In conclusion, I reckon that to say any language is the hardest to learn in the world is just silly.
Not really silly if you know about the psychology of language skills. To start with, any language is easy for a native speaker. Then there are 2nd, 3rd and so on languages. Awareness and skills of languages other than your native language are a huge step in making subsequent languages easier to learn since, to simplify things, your mind has been trained, achieving a degree of mental flexibility, and the flexibility of the organs of speech. You have that experience.
The issue then is not just how hard a language is in isolation, but how hard it would be in comparison to other languages which are not one native ones. The difficulty in "unlearning" the old, rather than learning the new, if you will. Much like driving a car. My first car was a standard. I had quite a ride trying to unlearn that and drive an easier to handle automatic instead.
Still, there are languages with certain complexities not present in one's native language.

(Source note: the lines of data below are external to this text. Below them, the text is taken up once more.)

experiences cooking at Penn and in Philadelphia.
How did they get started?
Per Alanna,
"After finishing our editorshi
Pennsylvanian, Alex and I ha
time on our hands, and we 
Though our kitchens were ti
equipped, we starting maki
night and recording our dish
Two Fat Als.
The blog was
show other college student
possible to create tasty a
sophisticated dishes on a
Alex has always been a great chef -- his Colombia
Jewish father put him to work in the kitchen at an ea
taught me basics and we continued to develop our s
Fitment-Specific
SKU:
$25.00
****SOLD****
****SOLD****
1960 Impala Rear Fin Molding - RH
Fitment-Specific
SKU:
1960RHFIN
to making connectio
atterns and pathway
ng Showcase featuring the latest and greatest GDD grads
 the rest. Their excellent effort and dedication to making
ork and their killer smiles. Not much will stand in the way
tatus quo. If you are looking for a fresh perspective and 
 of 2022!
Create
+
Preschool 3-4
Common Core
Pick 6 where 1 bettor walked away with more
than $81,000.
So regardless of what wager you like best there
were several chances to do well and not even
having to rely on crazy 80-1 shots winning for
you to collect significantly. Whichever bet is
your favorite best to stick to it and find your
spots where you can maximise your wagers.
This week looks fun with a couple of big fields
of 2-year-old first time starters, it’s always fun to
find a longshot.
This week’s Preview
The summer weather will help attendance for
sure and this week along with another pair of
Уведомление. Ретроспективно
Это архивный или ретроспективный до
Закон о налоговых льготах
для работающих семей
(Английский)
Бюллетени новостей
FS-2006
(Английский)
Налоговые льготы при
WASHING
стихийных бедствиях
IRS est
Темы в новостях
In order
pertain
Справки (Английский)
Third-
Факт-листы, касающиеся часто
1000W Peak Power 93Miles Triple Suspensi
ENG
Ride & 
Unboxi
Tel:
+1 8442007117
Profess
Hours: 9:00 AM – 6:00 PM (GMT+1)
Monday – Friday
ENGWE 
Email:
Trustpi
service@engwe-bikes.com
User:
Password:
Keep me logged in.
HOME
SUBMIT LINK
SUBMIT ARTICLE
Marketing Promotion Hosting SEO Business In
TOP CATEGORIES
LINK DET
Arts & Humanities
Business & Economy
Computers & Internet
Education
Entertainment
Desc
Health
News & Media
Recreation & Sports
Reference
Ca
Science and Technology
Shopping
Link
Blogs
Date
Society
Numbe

Often those complexities are not subject to simple translations but are the result of hundreds, or thousands of years of social development, intricacies etc. On the basic level it's not hard to communicate in many languages after just 1 month of intense study. I tried with English. All it really takes is less than 2000 words, some basic grammatical structures and you can get by, defining word you don't know using the words you do know. Try to communicate in Polish using 2000 words and "basic" grammatical structures. No way Jose. I experienced that too. The Polish texts were incomprehensible in writing.
I also heard Polish spoken by "quick learners" (Radio Tirana). It took me about 10 minutes of intense listening to even realize I was listening to a broadcast in, what turned out to be Polish. That wasn't poor Polish, or incorrect Polish. That was simply gibberish.